Handling an absent values is one of the most common problems in programming languages. Why we consider this so important? It’s because data processing is essential task of every program ever made. And one of the main reasons of systems errors and undefined behaviors are values not present in the system. Most of the modern programming languages tries to aim programmers with solution to handle those cases. Lets look at the most common way of dealing with them:
- Null pointer reference – also called a “billion-dollar mistake”, introduced by Tony Hoare. It allows to represent an absence of the heap allocated values (objects) in form of pointer referring to not a valid instance of represented type. In most of the mainstream programming languages all heap objects are nullable by default – no matter if you want it or not.
- Option/Maybe type – this approach is characteristic for most of the functional languages. Instead of creating null pointer, it defines a special generic type (eg. Option), represented by either one of it’s subtypes (Some as wrapper for existing underlying value, or None if value is not present).
So why we consider a dedicated Option type a better solution? Because it’s explicit, propagates type information about value nullability and – most of all – it’s non-default. By the most of the time, we expect to have a meaningful references to our data. Their absence is not a desired and certainly should not be an expected behavior. Problem in nullable references is that literally any instance in our code could represent a non-existing value. Analogously to functional approach, all of our objects always represent an Option type.
Currently, after decades on living in shadows, functional paradigm is gaining more and more ground of the field of mainstream programming languages. This also reflects in two of the most popular programming environments, JVM and .NET. Their functional representatives, Scala and F#, claims to combine best of both programming paradigms. This way they also introduced and popularized an Option types among object oriented approach.
But something has been missed along the way, and (in my opinion) both Scala and F# had failed in face of the problem of value absence. Why? Because of their dualism. Since they are functional languages, both of them allows you to create an Option types with full support expected from a functional language.

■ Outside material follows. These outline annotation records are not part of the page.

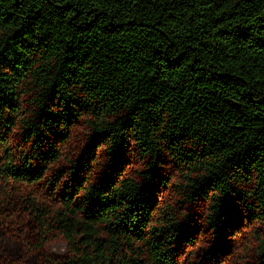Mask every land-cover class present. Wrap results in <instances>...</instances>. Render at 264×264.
Listing matches in <instances>:
<instances>
[{
	"label": "trees",
	"instance_id": "1",
	"mask_svg": "<svg viewBox=\"0 0 264 264\" xmlns=\"http://www.w3.org/2000/svg\"><path fill=\"white\" fill-rule=\"evenodd\" d=\"M14 193V250L66 246L36 264H181L200 224L264 264V0H0V218Z\"/></svg>",
	"mask_w": 264,
	"mask_h": 264
},
{
	"label": "rangeland",
	"instance_id": "2",
	"mask_svg": "<svg viewBox=\"0 0 264 264\" xmlns=\"http://www.w3.org/2000/svg\"><path fill=\"white\" fill-rule=\"evenodd\" d=\"M82 139V132L80 128L72 137V140L67 147V151L71 152L78 147L79 142ZM18 142V143H17ZM12 143L16 145V148L20 146V142L18 137H14ZM63 163V162H61ZM136 166V164H134ZM131 173V171H130ZM177 177H175L176 179ZM44 183L38 185L35 188H26V192L32 193L36 199H38L39 204H50L51 202V194L48 192V189L44 188ZM23 191V190H22ZM21 192V191H19ZM169 192H164L162 202L170 203L173 201L170 198ZM20 196L18 193L13 194V202H9L6 204V208L4 209V218H0V264H36V260H38V256L40 252L45 251L50 256H62L66 252L65 244L59 239L52 237L46 244L42 250L38 252L37 255H33V243L36 241L32 237L26 243L23 248L15 249L14 250V243L11 242L10 238H19L22 239L23 237L29 238V234H31L30 222L28 214L22 209L23 202L18 199ZM5 199V198H4ZM174 208L177 209L179 212L182 208H177L178 204L173 205ZM6 220H10L9 224H5ZM207 230L200 224V228L197 231L198 234V241L195 246H191L185 249V258L180 259L181 264H189V259H194L189 256V252L191 254H196V258L194 260H199L201 258V250L202 248L206 247L207 245H216L217 251L222 252V257L226 258L227 261H224L223 264H231V263H242L247 259H251L254 254V246L255 242V235L262 233L259 229H257L252 224H247L244 227V230L241 231L240 236L232 243L231 246H221V244L214 243L212 241V237L207 234ZM27 235V236H26ZM230 243V242H229ZM220 253V252H219ZM221 255V253H220ZM221 257V258H222ZM210 264V262L208 263Z\"/></svg>",
	"mask_w": 264,
	"mask_h": 264
}]
</instances>
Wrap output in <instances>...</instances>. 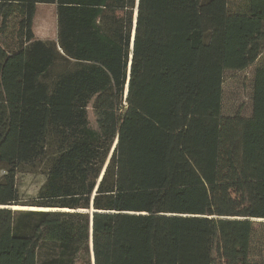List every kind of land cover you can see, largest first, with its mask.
<instances>
[{"label": "trees", "instance_id": "1", "mask_svg": "<svg viewBox=\"0 0 264 264\" xmlns=\"http://www.w3.org/2000/svg\"><path fill=\"white\" fill-rule=\"evenodd\" d=\"M252 67L245 116L225 74ZM261 239L264 0H0V264H264Z\"/></svg>", "mask_w": 264, "mask_h": 264}, {"label": "rangeland", "instance_id": "2", "mask_svg": "<svg viewBox=\"0 0 264 264\" xmlns=\"http://www.w3.org/2000/svg\"><path fill=\"white\" fill-rule=\"evenodd\" d=\"M56 14L55 6L39 5L34 18L35 37L42 41H50L56 38ZM253 73V67L243 73L225 74V97L227 102L231 104L244 105V115H250V80ZM247 81V82H246ZM45 180V176L40 172H22L18 175L17 186L20 193V201L30 202L37 196L38 190ZM15 230L24 231V236L32 229L34 224L39 220L40 216L34 212L16 211L14 212ZM22 217V218H21ZM256 221V220H255ZM258 222V221H257ZM22 236V235H18ZM263 239L254 242L255 254L258 252L263 254L264 261V245ZM54 246L53 244H44L38 254V264H54ZM48 254V263L42 258V254ZM253 252V255H255Z\"/></svg>", "mask_w": 264, "mask_h": 264}, {"label": "bare ground", "instance_id": "3", "mask_svg": "<svg viewBox=\"0 0 264 264\" xmlns=\"http://www.w3.org/2000/svg\"><path fill=\"white\" fill-rule=\"evenodd\" d=\"M13 210H44V209H36V208H28V207H11Z\"/></svg>", "mask_w": 264, "mask_h": 264}]
</instances>
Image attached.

But while they also are object oriented and built on top of object oriented VMs, they allow you to use and create a nullable references. This leads to false sense of security, when using Option types. Lets look at the following example (F#):
let value: String option = Some doSmthAndReturnString()
How can you be sure that function doSmthAndReturnString
won’t return a null? Actually you can’t until you perform an explicit null check. From the runtime perspective Some null
is a perfectly valid record. Does it sound rational? No. So why is this even possible?
How to combine functional and object oriented worlds?
From my perspective, the best solution of that problem came with Ceylon language. It’s based on the concept of Union Types, one of the key features of Ceylon. For tl;dr people – union type of X|Y
is a supertype of both types X
and Y
. How does it correspond to null/options?
In Ceylon null
have it’s own unique type Null
(just like in Scala). By default all reference types are non-nullable (similarly to functional languages). However they may be nulled if referenced as union type of T|Null
(or T?
using some syntax suggar). This concept is basically – however not entirely – equivalent of Scala Either[T,Null]
but without verbose requirement for object wrapping. Moreover, Ceylon compiler is able to optimize this away to standard JVM null references, without any overhead.
// Scala - Either
var m: Either[String, Null] = Left("hello")
var n: Either[String, Null] = Right(null)
var m: Either[String, Null] = Left(null) // still valid
// Scala - Option type
var m: Option[String] = Some("hello")
var n: Option[String] = None
var m: Option[String] = Some(null) // still valid
// Ceylon
String|Null m = "hello"; // no need for value wrapping
String? n = null; // String? -> String|Null
String f = null; // compile time error, references are not nullable by default
As you can see on the example above, this way we combined advantages of safe, explicitly nullable types with verbosity and performance of null referenced types. In my opinion this is a proper, yet still not widespread, solution of one of the most common problem in languages theory.